Being able to identify an attack is critical to finding the right treatment and leading an optimal quality of life.

Medical advisor Cristian Vargas Upegui, psychiatrist

Some of the most common symptoms of a panic attack include a fear of losing control, going insane, dying or having a heart attack. “It is an experience that is hard to forget, that no one would want to repeat,” explains Cristian Vargas Upegui, a psychiatrist from the University of Antioquia.

This type of crisis often comes unexpected and if not diagnosed on time, can leave those who experience it feeling disoriented. Many patients visit a psychiatrist only after years of seeing different doctors, cardiologists and internal medicine physicians. “Since their symptoms are similar to those of a heart attack, other conditions must first be ruled out. After someone has two or more panic attacks, this is the point at which it is considered a condition that should be treated and managed by professionals”, Vargas adds.

Some of the clearest physical warning signs of a panic attack are heart palpitations, sweating, trembling, breathlessness, a chocking feeling, chest discomfort, nausea and dizziness. Affecting 30% of the world’s population, the World Health Organization (WHO) considers panic attacks to be one of the most common anxiety disorders.

Keeping a positive attitude

Despite this unpromising outlook, this disorder can be treated and can be kept at bay provided that the person incorporates certain habits as part of her or her daily life. These include reducing the intake of stimulants such as coffee, energy drinks, drugs and alcoholic beverages; practicing good sleep hygiene and getting regular aerobic exercise. These practices should be done in addition to psychotherapy, which can help people understand their behaviors and how to change them, as well as help transform the negative or catastrophic thoughts that occur before and during a crisis.

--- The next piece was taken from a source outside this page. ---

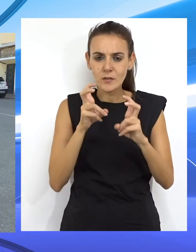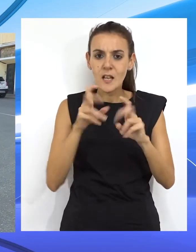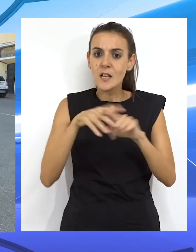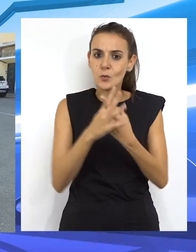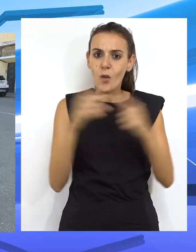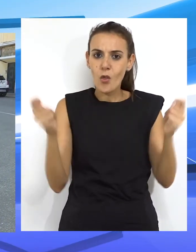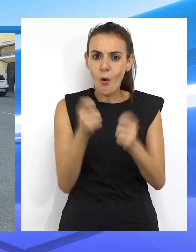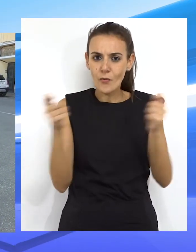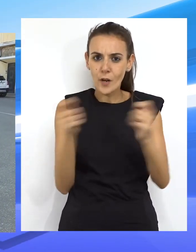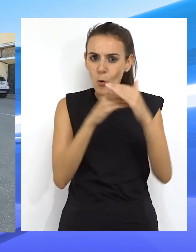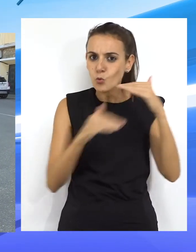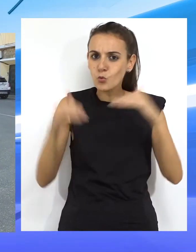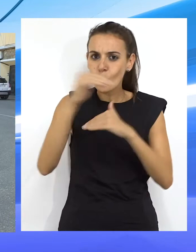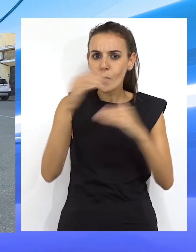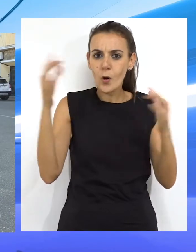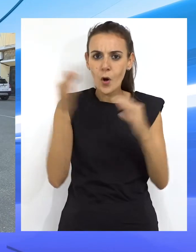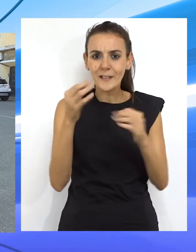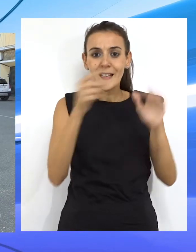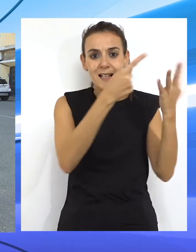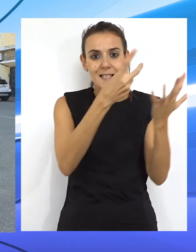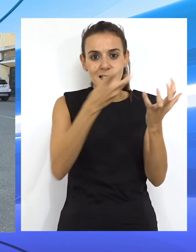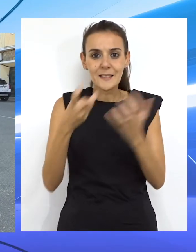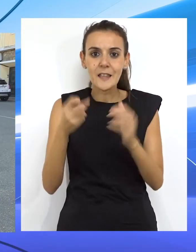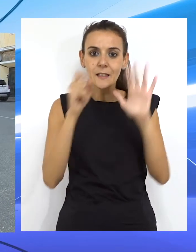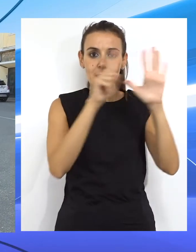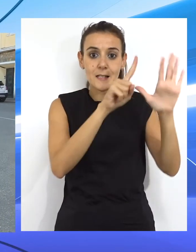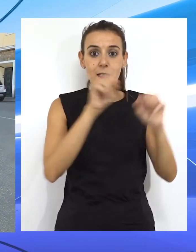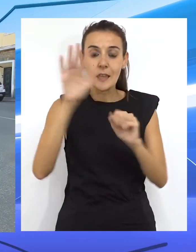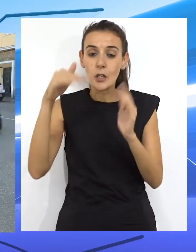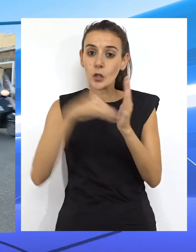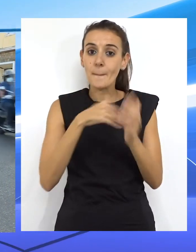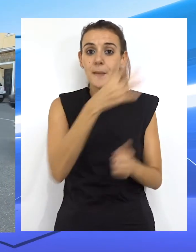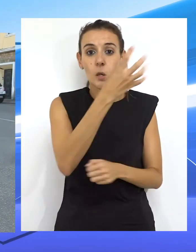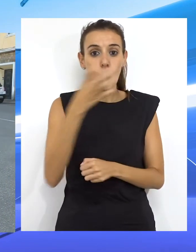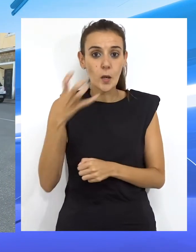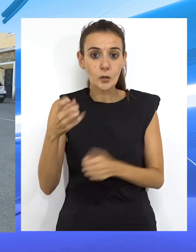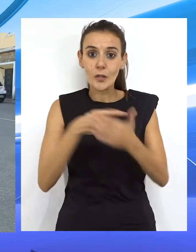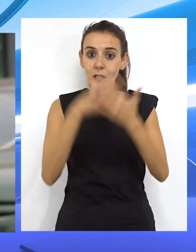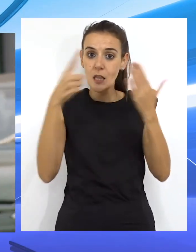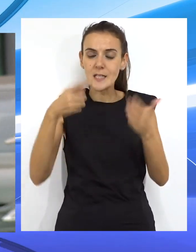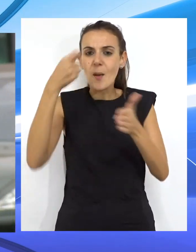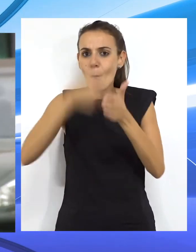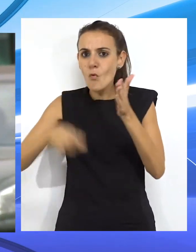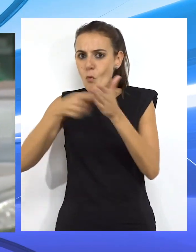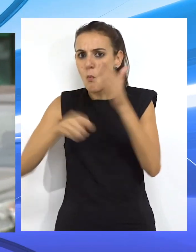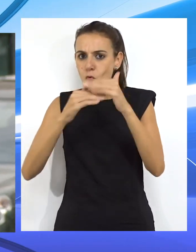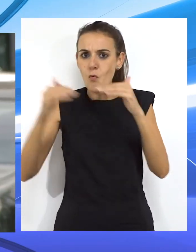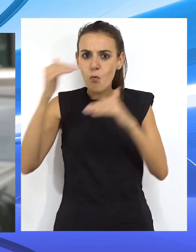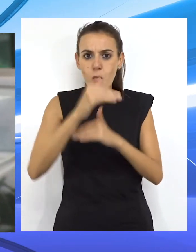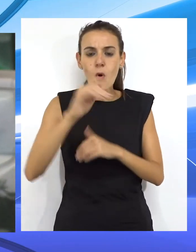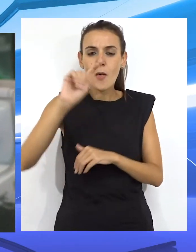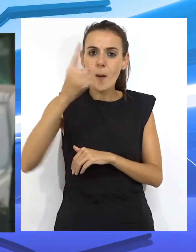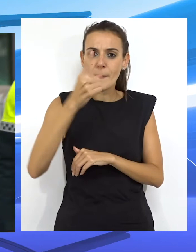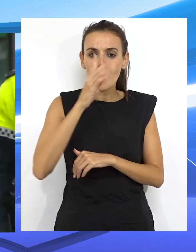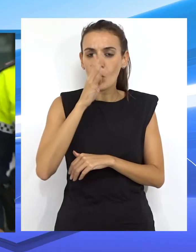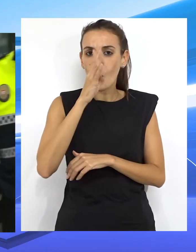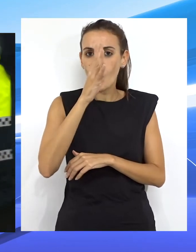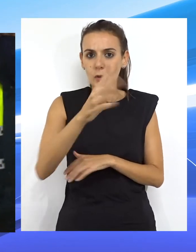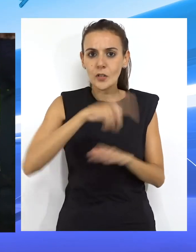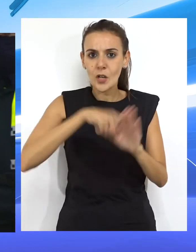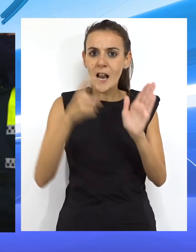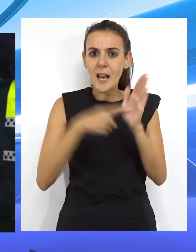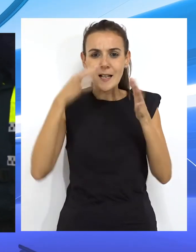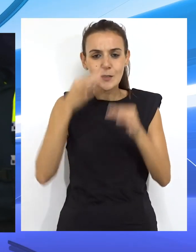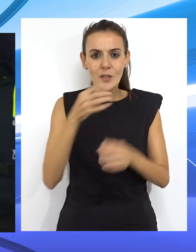alarma se superaron las 765.416 multas de los primeros cuatro años de la Ley de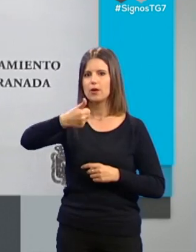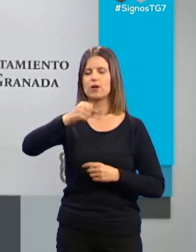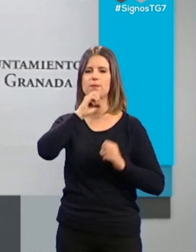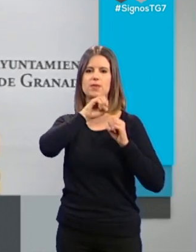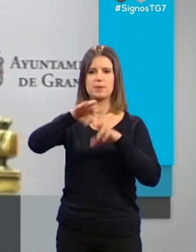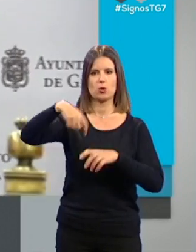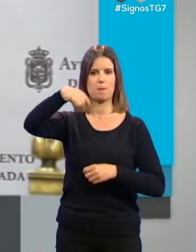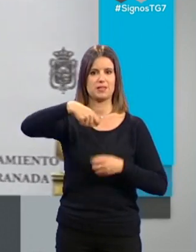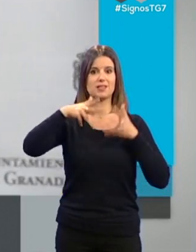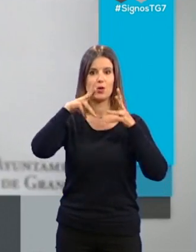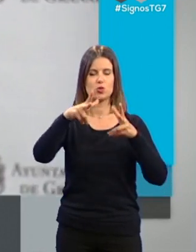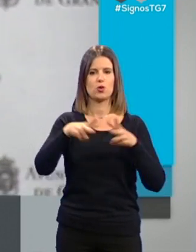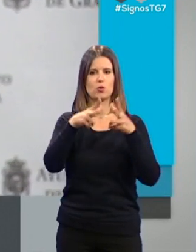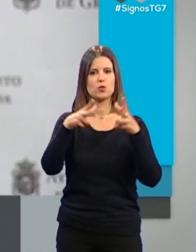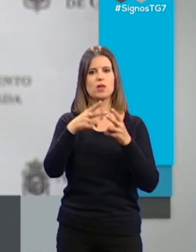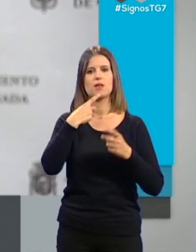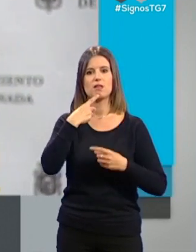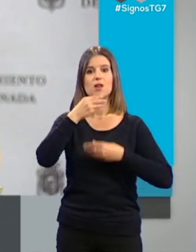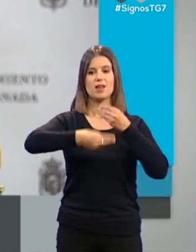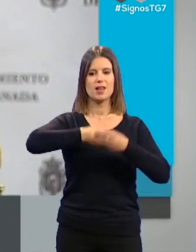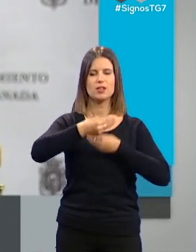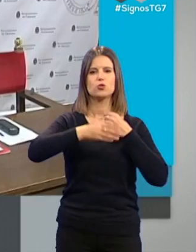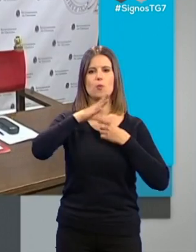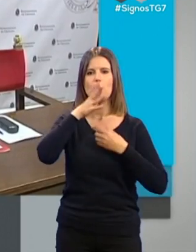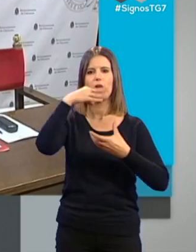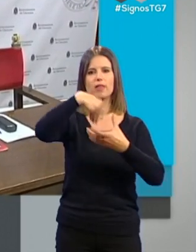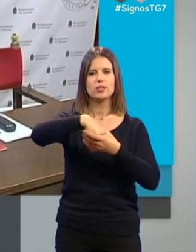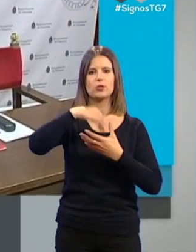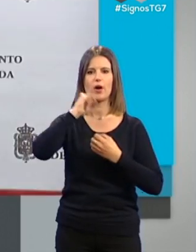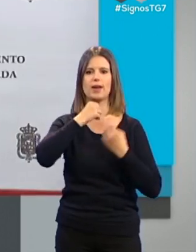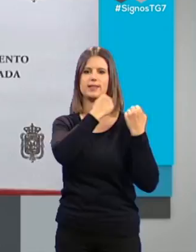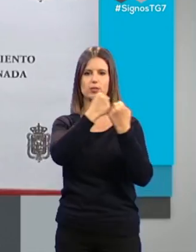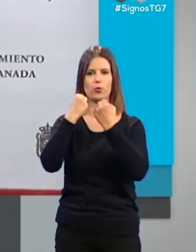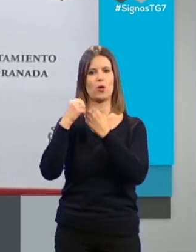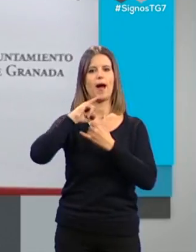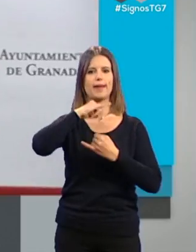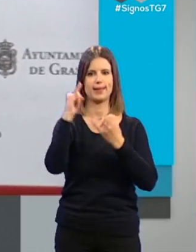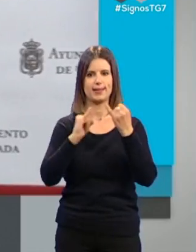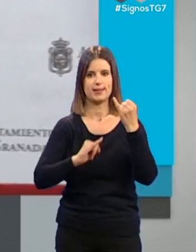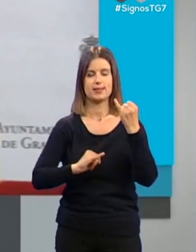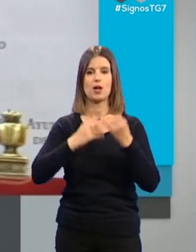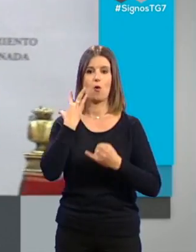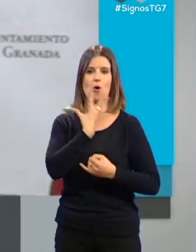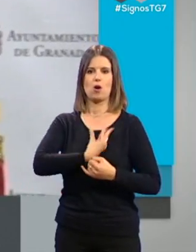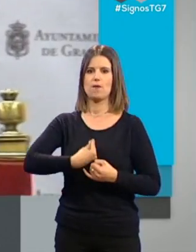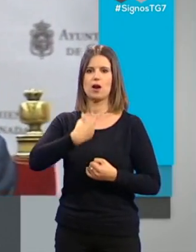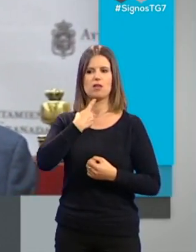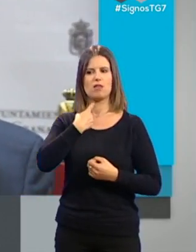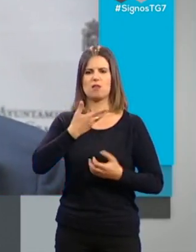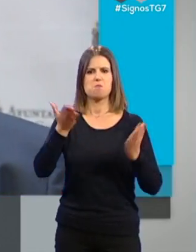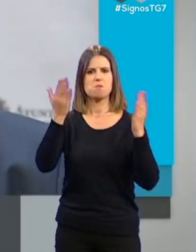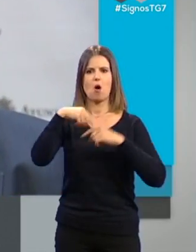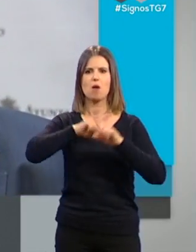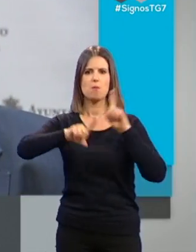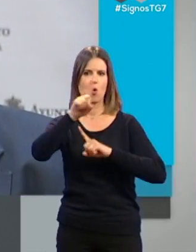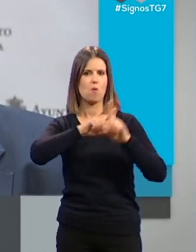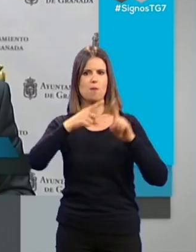Consejo Social, remarcando este hecho dentro de una crisis institucional en su intervención. Olivares ha negado la crispación a la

Hereditary factors should not be forgotten, as they can play a significant role in causing these attacks. Coping with depression can also be a trigger.

During a panic attack, symptoms normally worsen for no longer than 30 minutes; however, the person that experienced it often left with a deep fear that it can happen again at any moment. It is therefore best to become informed about this issue, seek specialized support and continue with follow-up care to prevent a lower quality of life over time. One of the best ways to deal with a panic attack is to control your breathing and have an understanding of what is happening.

When a panic attack has occurred more than once, it is considered an anxiety disorder. To confirm a diagnosis, see your doctor.

Recurrent panic attacks

Repetitive panic attacks can change a person’s behavior and performance at home, work or at school. The effects of people’s panic attacks often leave them feeling worried.

There is no way to predict a panic attack. At least in its early stages, there is no trigger for it. Remembering a previous event can cause such an attack.

Among its other benefits, patients that receive psychotherapy (cognitive behavioral therapy) learn to recognize and replace the thoughts that make them panic; they learn to manage stress and to relax when symptoms arise.